MUTO is contacting approximately 33,000 patrons who purchased tickets through its system during the affected time frame.
The situation affects purchases made through MUTO at its ticket office on the ground floor of the Union, by phone, online and at venues the day of a performance. Venues for which MUTO sells tickets include the Power Center, Hill Auditorium, Mendelssohn Theatre, Rackham Auditorium and The Ark, as well as occasionally for smaller campus venues.
The information in the Vendini database includes names, mailing addresses, phone numbers, credit card numbers and expiration dates. Vendini does not collect credit card security access codes such as CVV, CVV2 or PIN numbers, Social Security numbers, usernames or passwords.
"We deeply regret that this situation has occurred and offer our sincerest apologies. U of M requires the highest level of Payment Card Industry compliance security internally and with the vendors we work with," the letter from MUTO states.
"We have taken this Vendini Ticketing System breach very seriously and have expressed our concerns in order to ensure that the point of infiltration has been identified and closed. We have also insisted that the highest level of compliance is in effect and certified by an independent firm."
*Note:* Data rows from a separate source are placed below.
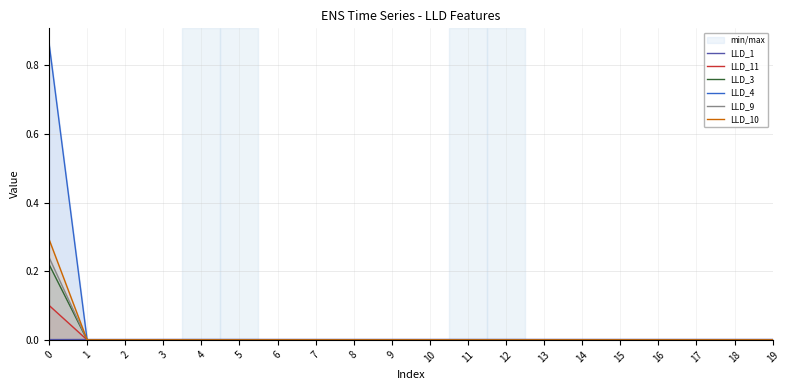

Reading left to right, extract all data points from this chart.

LLD_1: 0.0	0.0	0.0	0.0	0.0	0.0	0.0	0.0	0.0	0.0	0.0	0.0	0.0	0.0	0.0	0.0	0.0	0.0	0.0	0.0
LLD_11: 0.1	0.0	0.0	0.0	0.0	0.0	0.0	0.0	0.0	0.0	0.0	0.0	0.0	0.0	0.0	0.0	0.0	0.0	0.0	0.0
LLD_3: 0.2	0.0	0.0	0.0	0.0	0.0	0.0	0.0	0.0	0.0	0.0	0.0	0.0	0.0	0.0	0.0	0.0	0.0	0.0	0.0
LLD_4: 0.9	0.0	0.0	0.0	0.0	0.0	0.0	0.0	0.0	0.0	0.0	0.0	0.0	0.0	0.0	0.0	0.0	0.0	0.0	0.0
LLD_9: 0.2	0.0	0.0	0.0	0.0	0.0	0.0	0.0	0.0	0.0	0.0	0.0	0.0	0.0	0.0	0.0	0.0	0.0	0.0	0.0
LLD_10: 0.3	0.0	0.0	0.0	0.0	0.0	0.0	0.0	0.0	0.0	0.0	0.0	0.0	0.0	0.0	0.0	0.0	0.0	0.0	0.0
MUTO patrons affected by this security breach are encouraged to review Vendini’s statement on the matter, which also includes important resources regarding identity theft protection. Persons who suspect a fraudulent transaction should contact their credit card company.
"To protect against the possibility of fraud, we urge all of our members’ consumer-patrons to remain vigilant, to review credit card account statements and to monitor credit reports for any unauthorized activity," the Vendini statement says.
The company says it believes a third party hacked into its databases in late March, and that the unauthorized intrusion was detected on April 25. Vendini is actively cooperating with federal law enforcement, and its notification of the incident was delayed specifically to support law enforcement’s investigation.